* _DATA SUPPLIED_
####

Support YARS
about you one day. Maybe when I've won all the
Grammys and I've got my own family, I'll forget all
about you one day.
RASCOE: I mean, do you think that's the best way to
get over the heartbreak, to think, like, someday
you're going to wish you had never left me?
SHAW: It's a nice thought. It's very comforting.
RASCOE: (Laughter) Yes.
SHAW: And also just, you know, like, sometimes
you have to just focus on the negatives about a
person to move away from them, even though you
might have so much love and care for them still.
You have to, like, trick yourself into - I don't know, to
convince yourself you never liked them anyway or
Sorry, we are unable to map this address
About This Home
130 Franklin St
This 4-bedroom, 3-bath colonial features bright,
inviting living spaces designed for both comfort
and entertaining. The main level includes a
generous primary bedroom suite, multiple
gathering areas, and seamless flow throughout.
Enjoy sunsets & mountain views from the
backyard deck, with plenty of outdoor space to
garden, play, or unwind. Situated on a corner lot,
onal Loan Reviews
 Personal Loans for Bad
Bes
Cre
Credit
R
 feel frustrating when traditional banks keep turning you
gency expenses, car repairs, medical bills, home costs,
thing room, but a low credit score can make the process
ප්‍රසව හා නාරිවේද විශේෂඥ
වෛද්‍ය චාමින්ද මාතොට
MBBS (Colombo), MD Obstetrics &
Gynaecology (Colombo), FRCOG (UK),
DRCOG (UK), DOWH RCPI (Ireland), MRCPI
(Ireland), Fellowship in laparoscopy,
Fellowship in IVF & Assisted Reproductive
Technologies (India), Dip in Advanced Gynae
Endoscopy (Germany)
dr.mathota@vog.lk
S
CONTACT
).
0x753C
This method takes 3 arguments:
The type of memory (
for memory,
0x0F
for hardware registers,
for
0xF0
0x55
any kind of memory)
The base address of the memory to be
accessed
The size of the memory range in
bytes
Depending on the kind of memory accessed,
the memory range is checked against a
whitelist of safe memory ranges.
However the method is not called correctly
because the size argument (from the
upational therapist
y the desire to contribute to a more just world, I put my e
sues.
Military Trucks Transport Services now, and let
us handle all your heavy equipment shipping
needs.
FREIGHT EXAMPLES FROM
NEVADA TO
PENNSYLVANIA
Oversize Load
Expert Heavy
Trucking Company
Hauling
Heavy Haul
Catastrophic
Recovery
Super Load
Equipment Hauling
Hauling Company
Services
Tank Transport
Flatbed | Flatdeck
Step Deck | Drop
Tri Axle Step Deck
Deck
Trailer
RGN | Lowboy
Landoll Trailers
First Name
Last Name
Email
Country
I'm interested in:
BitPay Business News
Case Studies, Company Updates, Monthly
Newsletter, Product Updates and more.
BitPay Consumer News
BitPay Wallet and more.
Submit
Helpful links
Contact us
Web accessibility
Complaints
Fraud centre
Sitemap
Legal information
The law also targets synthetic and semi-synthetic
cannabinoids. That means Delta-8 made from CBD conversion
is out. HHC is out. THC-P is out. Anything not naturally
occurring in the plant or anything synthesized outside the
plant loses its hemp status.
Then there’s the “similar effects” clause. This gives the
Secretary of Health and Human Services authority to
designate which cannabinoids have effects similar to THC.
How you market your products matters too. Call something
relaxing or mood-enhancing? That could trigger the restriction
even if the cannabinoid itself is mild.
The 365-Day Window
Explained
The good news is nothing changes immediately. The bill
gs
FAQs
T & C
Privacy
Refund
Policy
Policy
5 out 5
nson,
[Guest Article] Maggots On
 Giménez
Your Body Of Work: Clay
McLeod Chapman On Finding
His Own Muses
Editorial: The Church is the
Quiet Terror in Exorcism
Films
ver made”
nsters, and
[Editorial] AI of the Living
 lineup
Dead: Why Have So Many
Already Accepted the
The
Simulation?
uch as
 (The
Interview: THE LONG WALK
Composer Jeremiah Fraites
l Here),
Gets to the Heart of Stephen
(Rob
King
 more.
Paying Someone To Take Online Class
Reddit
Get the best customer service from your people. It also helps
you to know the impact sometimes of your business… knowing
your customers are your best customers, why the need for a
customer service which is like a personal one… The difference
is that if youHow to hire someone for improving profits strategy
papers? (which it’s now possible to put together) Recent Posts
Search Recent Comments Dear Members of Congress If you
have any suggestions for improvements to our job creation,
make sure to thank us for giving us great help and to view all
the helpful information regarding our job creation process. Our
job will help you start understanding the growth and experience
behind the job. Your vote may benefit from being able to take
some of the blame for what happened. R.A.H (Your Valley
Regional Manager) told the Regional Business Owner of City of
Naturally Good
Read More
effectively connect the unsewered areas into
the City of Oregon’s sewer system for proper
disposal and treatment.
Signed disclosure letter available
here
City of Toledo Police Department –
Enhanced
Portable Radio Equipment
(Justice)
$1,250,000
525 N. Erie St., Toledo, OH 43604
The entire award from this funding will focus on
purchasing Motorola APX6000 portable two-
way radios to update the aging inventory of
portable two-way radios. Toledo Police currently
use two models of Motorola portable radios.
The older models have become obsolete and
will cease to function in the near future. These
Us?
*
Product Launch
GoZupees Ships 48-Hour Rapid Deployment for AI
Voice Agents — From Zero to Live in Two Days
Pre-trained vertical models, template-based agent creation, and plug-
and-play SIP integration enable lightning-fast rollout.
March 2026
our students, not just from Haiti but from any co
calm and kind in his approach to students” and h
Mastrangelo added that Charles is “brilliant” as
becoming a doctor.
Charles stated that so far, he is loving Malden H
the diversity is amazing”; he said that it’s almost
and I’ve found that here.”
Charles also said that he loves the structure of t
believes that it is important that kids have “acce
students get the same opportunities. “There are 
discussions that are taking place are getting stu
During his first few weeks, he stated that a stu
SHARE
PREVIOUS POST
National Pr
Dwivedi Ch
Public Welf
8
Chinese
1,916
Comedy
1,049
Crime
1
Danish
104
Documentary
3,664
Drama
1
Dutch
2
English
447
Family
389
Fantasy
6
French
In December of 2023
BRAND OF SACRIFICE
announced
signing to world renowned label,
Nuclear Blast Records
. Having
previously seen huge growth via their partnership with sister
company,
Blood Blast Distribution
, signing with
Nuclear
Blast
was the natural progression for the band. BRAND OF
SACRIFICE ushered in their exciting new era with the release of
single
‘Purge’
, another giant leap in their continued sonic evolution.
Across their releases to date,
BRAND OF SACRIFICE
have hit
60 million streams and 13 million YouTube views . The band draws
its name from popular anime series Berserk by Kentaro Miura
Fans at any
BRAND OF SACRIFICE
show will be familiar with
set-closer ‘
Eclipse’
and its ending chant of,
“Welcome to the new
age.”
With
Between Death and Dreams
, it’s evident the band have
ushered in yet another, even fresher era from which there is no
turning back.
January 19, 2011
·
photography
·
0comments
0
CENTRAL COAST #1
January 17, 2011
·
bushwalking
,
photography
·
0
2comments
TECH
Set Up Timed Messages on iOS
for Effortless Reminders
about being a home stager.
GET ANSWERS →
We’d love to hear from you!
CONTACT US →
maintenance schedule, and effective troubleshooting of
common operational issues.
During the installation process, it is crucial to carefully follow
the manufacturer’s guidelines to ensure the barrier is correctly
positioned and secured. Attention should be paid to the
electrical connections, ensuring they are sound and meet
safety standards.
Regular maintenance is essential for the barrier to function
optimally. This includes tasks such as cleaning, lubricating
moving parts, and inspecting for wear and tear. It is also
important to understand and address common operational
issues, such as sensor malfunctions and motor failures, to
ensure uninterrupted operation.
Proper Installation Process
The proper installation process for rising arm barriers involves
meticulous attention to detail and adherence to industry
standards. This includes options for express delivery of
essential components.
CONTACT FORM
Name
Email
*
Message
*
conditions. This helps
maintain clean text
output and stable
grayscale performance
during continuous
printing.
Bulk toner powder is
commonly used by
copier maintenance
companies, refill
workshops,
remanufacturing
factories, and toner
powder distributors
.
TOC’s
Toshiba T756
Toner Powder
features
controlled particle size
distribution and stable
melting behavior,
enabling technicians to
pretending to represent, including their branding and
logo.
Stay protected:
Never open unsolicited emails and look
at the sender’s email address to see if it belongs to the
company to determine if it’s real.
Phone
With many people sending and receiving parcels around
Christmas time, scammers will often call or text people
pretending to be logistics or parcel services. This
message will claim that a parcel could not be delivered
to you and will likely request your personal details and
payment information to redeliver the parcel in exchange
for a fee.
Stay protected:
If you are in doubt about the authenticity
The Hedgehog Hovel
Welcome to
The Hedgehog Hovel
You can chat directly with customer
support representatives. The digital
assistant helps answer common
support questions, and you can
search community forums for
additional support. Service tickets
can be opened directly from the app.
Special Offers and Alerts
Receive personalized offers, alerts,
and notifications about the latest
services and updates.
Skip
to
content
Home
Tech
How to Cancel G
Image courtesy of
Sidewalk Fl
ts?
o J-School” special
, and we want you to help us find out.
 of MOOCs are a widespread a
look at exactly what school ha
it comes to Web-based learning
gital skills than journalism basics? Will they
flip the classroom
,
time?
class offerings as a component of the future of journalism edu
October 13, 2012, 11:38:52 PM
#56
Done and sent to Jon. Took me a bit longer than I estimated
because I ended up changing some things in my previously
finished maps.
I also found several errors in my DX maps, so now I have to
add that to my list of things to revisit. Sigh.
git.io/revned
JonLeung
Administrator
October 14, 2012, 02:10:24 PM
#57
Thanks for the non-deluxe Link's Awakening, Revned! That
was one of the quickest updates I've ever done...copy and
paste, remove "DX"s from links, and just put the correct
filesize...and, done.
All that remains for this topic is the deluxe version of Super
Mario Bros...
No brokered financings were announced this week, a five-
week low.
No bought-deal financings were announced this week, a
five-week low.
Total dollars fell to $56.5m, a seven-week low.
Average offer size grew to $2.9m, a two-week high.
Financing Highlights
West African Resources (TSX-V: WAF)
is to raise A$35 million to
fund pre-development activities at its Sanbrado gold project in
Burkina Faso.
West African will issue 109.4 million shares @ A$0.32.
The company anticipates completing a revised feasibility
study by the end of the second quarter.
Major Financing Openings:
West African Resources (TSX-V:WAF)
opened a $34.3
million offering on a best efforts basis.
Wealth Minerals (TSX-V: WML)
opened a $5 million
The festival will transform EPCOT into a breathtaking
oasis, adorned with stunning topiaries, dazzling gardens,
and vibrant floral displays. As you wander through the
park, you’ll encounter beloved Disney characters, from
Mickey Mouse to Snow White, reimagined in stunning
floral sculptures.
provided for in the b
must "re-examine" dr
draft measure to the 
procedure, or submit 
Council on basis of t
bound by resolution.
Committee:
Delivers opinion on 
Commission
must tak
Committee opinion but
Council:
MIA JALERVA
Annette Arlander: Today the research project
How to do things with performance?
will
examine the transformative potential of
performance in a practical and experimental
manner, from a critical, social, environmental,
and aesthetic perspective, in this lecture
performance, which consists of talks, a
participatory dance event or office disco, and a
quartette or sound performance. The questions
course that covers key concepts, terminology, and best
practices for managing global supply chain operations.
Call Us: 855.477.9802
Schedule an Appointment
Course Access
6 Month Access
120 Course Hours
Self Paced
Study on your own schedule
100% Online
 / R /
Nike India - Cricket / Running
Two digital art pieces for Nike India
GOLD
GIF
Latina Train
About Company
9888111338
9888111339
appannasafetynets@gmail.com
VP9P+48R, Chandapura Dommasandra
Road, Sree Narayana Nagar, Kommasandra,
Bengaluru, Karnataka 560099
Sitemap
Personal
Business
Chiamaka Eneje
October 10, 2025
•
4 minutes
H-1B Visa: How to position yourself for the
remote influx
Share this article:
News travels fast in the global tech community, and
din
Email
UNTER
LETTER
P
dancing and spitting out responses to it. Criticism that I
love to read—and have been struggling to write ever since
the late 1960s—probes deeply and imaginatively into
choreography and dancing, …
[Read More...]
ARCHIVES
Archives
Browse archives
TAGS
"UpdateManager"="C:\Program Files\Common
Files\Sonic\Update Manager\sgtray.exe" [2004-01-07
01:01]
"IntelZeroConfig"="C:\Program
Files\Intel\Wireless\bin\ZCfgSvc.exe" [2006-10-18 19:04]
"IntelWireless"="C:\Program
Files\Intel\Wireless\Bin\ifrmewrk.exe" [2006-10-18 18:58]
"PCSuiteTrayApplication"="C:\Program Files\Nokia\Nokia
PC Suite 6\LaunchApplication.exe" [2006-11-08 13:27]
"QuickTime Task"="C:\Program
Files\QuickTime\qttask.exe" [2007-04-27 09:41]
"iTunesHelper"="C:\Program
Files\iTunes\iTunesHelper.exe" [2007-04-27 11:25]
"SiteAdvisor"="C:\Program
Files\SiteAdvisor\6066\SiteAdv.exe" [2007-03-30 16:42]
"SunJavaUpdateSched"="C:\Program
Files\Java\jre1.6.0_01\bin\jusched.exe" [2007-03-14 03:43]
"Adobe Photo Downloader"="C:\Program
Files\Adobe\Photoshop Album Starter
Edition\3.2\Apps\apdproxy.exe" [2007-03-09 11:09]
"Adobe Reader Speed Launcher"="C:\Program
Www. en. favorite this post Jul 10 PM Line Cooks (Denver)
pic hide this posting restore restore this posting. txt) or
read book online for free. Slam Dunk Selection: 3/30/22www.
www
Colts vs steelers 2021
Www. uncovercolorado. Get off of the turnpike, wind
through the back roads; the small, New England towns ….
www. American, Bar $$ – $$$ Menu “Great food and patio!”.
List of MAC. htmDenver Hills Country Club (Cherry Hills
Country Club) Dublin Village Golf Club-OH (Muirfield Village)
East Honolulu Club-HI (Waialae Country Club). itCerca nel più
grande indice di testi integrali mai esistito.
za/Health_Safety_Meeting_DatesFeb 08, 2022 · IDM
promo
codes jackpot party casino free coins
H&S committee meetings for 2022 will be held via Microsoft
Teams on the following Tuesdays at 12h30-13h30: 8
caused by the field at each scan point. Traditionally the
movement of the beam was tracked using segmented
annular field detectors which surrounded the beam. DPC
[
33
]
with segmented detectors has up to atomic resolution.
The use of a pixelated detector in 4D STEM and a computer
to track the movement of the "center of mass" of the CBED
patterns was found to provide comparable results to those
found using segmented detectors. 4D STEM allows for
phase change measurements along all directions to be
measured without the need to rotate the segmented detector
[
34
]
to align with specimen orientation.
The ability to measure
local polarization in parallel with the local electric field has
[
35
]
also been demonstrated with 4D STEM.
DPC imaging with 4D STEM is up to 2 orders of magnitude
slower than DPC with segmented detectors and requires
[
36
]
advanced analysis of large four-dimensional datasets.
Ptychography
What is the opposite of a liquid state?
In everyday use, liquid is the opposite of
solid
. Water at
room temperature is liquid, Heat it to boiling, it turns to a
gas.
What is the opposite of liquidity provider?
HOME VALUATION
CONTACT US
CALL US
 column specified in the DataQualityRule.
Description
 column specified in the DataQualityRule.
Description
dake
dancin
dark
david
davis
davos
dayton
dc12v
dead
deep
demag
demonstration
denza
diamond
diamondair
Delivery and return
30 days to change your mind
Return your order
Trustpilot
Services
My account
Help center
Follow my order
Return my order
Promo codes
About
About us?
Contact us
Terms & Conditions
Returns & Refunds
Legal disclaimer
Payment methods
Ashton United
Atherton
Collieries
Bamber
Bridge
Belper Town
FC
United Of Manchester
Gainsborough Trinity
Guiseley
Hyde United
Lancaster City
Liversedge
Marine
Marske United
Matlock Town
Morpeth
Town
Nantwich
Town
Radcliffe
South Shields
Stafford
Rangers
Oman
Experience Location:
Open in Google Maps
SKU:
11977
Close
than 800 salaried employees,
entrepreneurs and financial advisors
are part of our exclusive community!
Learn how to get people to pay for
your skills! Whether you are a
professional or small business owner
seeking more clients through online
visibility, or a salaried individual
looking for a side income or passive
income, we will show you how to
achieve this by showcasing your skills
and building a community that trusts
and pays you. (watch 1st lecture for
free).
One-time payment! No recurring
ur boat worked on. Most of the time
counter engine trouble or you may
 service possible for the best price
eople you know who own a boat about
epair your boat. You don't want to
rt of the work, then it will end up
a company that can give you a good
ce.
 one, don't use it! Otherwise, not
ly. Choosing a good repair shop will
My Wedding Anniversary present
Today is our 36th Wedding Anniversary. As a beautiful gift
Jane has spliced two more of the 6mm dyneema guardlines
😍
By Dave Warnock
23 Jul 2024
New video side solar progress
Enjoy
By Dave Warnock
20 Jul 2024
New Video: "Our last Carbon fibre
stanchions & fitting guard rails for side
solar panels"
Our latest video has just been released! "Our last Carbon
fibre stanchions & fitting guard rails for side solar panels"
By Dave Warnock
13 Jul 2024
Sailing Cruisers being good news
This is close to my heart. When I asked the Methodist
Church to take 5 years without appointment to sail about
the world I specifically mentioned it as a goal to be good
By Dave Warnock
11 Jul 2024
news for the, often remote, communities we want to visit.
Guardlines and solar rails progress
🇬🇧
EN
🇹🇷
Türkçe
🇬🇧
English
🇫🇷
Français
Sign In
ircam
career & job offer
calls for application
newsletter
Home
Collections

####

Copy out, from the material above, each line where the word "such" is present.

* _SOLVED PROBLEM_
optimally. This includes tasks such as cleaning, lubricating
issues, such as sensor malfunctions and motor failures, to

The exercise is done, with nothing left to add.